The ISM manufacturing index came in better than expected in September. The 51.6 reading was a full point better than forecasts of a 50.5 reading. The conventional wisdom prior to the release was that manufacturing is flat or possibly could see contraction during the month as regional manufacturing indices continue to be negative. Therefore, this report certainly surprised on the upside and shows that manufacturing sector actually grow at a faster clip in September, flying in the face of that conventional wisdom.


The news should should help equities today and as a result risk appetite, which incidentally means that the US dollar may be weaker against higher-yielding currencies, especially the commodity bloc currencies - the Australian dollar, the New Zealand dollar, and the Canadian dollar. The Canadian dollar which is quite dependent on trade with its southern neighbor may be the biggest beneficiary from that group.


Looking at the internals we see that new orders remained at 49.6, in contractionary territory, however production rose to 51.2 from August 48.6 a gain of 2.6 points.
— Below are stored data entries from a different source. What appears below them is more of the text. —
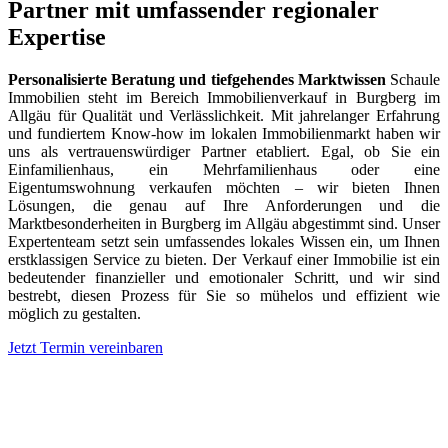
Partner mit umfassender regionaler
Expertise
Personalisierte Beratung und tiefgehendes Marktwissen
Schaule
Immobilien steht im Bereich Immobilienverkauf in Burgberg im
Allgäu für Qualität und Verlässlichkeit. Mit jahrelanger Erfahrung
und fundiertem Know-how im lokalen Immobilienmarkt haben wir
uns als vertrauenswürdiger Partner etabliert. Egal, ob Sie ein
Einfamilienhaus, ein Mehrfamilienhaus oder eine
Eigentumswohnung verkaufen möchten – wir bieten Ihnen
Lösungen, die genau auf Ihre Anforderungen und die
Marktbesonderheiten in Burgberg im Allgäu abgestimmt sind. Unser
Expertenteam setzt sein umfassendes lokales Wissen ein, um Ihnen
erstklassigen Service zu bieten. Der Verkauf einer Immobilie ist ein
bedeutender finanzieller und emotionaler Schritt, und wir sind
bestrebt, diesen Prozess für Sie so mühelos und effizient wie
möglich zu gestalten.
Jetzt Termin vereinbaren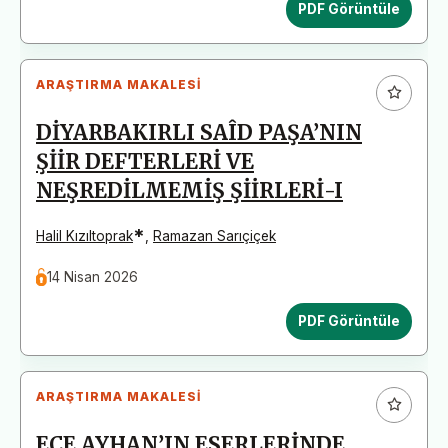
PDF Görüntüle
ARAŞTIRMA MAKALESI
DİYARBAKIRLI SAÎD PAŞA’NIN
ŞİİR DEFTERLERİ VE
NEŞREDİLMEMİŞ ŞİİRLERİ-I
*
Halil Kızıltoprak
,
Ramazan Sarıçiçek
14 Nisan 2026
PDF Görüntüle
ARAŞTIRMA MAKALESI
ECE AYHAN’IN ESERLERİNDE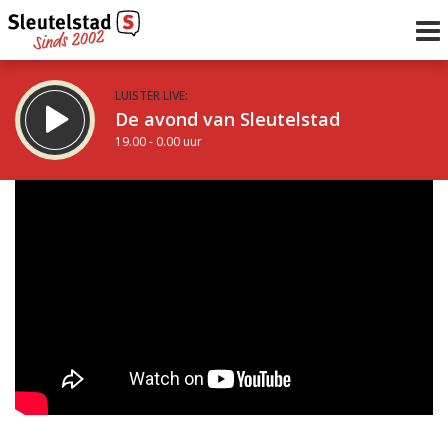
LUISTER LIVE:
De avond van Sleutelstad
19.00 - 0.00 uur
STRAKS:
De nacht van Sleutelstad
0.00 - 6.00 uur
uur 1 van 0
Vorig uur
Volgend uur
Inklappen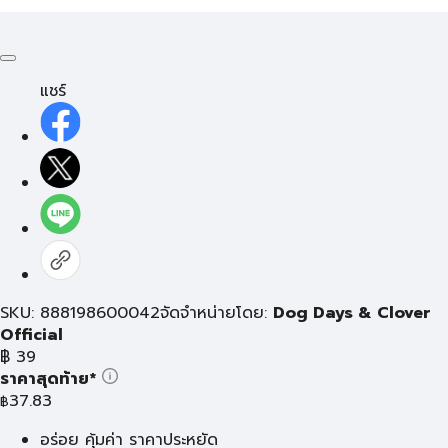
แชร์
SKU: 888198600042
จัดจำหน่ายโดย:
Dog Days & Clover
Official
฿
39
ราคาสุดท้าย*
37.83
฿
อร่อย คุ้มค่า ราคาประหยัด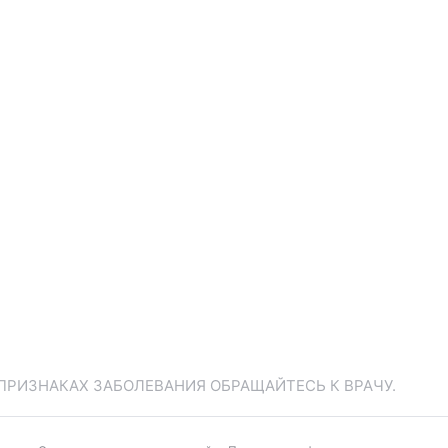
ПРИЗНАКАХ ЗАБОЛЕВАНИЯ ОБРАЩАЙТЕСЬ К ВРАЧУ.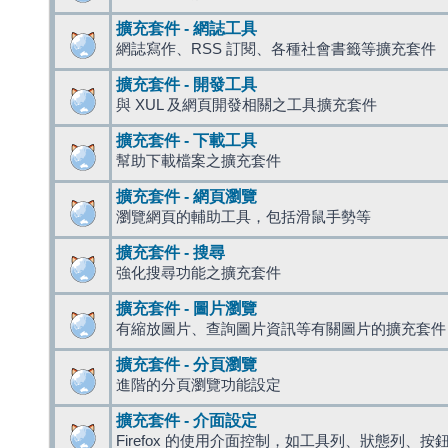
擴充套件 - 網誌工具
網誌寫作、RSS 訂閱、各種社會書籤等擴充套件
擴充套件 - 開發工具
與 XUL 及網頁開發相關之工具擴充套件
擴充套件 - 下載工具
幫助下載檔案之擴充套件
擴充套件 - 網頁瀏覽
瀏覽網頁的輔助工具，包括滑鼠手勢等
擴充套件 - 搜尋
強化搜尋功能之擴充套件
擴充套件 - 圖片瀏覽
有縮放圖片、查詢圖片資訊等有關圖片的擴充套件
擴充套件 - 分頁瀏覽
進階的分頁瀏覽功能設定
擴充套件 - 介面設定
Firefox 的使用介面控制，如工具列、狀態列、按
Also, employment rose 2 points to 53.8 from 51.8. The backlog of orders sub-gauge slid quite sharply to 41.5 from 46.0, though exports rose to 53.5 from 50.5. Therefore, overall its a bit of a mixed report as production, employment, and exports rose, but backlog of orders fell which could mean weaker production in the months ahead, and new orders continue to be below the 50 level.

Construction Spending Climbs

In another surprise we saw construction spending rise 1.4% for the month of August which beat expectations of a small declined.


The construction sector has been under pressure for, pretty much years now, and any positive signs there are a welcome surprise. The report also extend the trend we see in construction spending, which is smaller and smaller decreases, and now a move into positive territory.